Villa Ottelio Savorgnan sul fiume Stella ad Ariis di Rivignano

Il vento di Samatorça

castello di VillaltaRicordo il vento di Samatorça.

Soffiava non si sa bene da dove nel piccolo cimitero, dove è sepolto nella terra Ladi Rebula, con una croce di legno e qualche fiore. Il muretto circostante è basso e lascia intravedere il bosco, nascondimento per animali e transito del vento.

Tra i rami degli alberi si attorciglia e si divincola il vento, come spirito delle anime salve lì seppellite, con varia pietà, con diversa memoria.

Ricordo il vento di Samatorça.

E poi le strade tortuose della bassa montagna petrosa, chiamata con l’antico indo-europeo kar (Carso), come Carnia, Carniola, Carinzia, Caravanche: kar, la pietra. Pochi viandanti e il sole della stagione che nasce, garruli uccelli nelle macchie profonde, verso il Vipacco e la grande Selva degli orsi.

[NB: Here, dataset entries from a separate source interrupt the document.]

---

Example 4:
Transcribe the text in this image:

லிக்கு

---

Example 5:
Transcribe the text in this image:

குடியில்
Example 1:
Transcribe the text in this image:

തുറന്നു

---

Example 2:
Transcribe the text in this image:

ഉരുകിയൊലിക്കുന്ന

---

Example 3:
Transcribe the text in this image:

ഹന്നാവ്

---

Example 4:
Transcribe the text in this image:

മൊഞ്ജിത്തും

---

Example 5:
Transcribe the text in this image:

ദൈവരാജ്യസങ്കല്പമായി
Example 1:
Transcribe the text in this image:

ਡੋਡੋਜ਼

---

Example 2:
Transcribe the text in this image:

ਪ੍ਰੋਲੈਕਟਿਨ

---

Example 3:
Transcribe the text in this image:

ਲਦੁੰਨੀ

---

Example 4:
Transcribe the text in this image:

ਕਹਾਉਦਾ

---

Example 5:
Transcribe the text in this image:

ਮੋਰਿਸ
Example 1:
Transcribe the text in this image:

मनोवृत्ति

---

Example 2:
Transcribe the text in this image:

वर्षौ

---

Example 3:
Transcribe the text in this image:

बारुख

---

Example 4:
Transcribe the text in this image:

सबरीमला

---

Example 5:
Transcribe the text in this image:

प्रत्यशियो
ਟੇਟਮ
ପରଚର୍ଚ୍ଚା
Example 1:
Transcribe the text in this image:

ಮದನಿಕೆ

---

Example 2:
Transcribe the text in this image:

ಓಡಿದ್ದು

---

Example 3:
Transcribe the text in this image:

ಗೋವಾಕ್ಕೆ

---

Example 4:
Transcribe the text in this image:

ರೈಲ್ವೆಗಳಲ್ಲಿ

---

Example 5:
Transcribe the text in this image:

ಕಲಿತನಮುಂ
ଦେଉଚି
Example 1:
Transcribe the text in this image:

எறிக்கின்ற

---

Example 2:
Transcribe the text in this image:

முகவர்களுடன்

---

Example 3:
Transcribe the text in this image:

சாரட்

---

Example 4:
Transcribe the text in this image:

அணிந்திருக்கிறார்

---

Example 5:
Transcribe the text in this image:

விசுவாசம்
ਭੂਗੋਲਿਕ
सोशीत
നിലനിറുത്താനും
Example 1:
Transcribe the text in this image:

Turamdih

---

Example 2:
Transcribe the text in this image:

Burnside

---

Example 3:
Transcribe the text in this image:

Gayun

Non vi sono che echi in lontananza di macchine e moto, incapaci di arrivare nel cuore della terra: i motori sfrigolano, girano, corrono distanti dal fremito di vita della campagna selvaggia: chi li pilota non ha tempo per l’anima, in ritardo evolutivo.

Ricordo il vento di Samatorça.

Il muretto è riscaldato dal sole, adatto ad accogliere il riposo e il silenzio di chi passa e vi si distende sopra, per farsi scorrere il soffio inatteso lungo i fianchi, e aspettare che venga il tempo del congedo, fino a diventare preghiera e consiglio.

E oggi ausculto e incontro un altro vento, quello delle colline. Mi sto inerpicando verso l’avito castellum dei conti di Villalta, mille anni di storia e di vicende oscure, perché perse nel tempo. La bici scollina silenziosa mentre il cuore batte regolare. Il ritmo della pedalata si adegua alla spinta, il respiro si regola, la mente si libera in pensieri, ricordi di eventi, memorie di volti, parole sonore e silenzi.

Ricordo il vento di Samatorça e i refoli di tra gli alberi verdissimi di questa mattina piena di luce.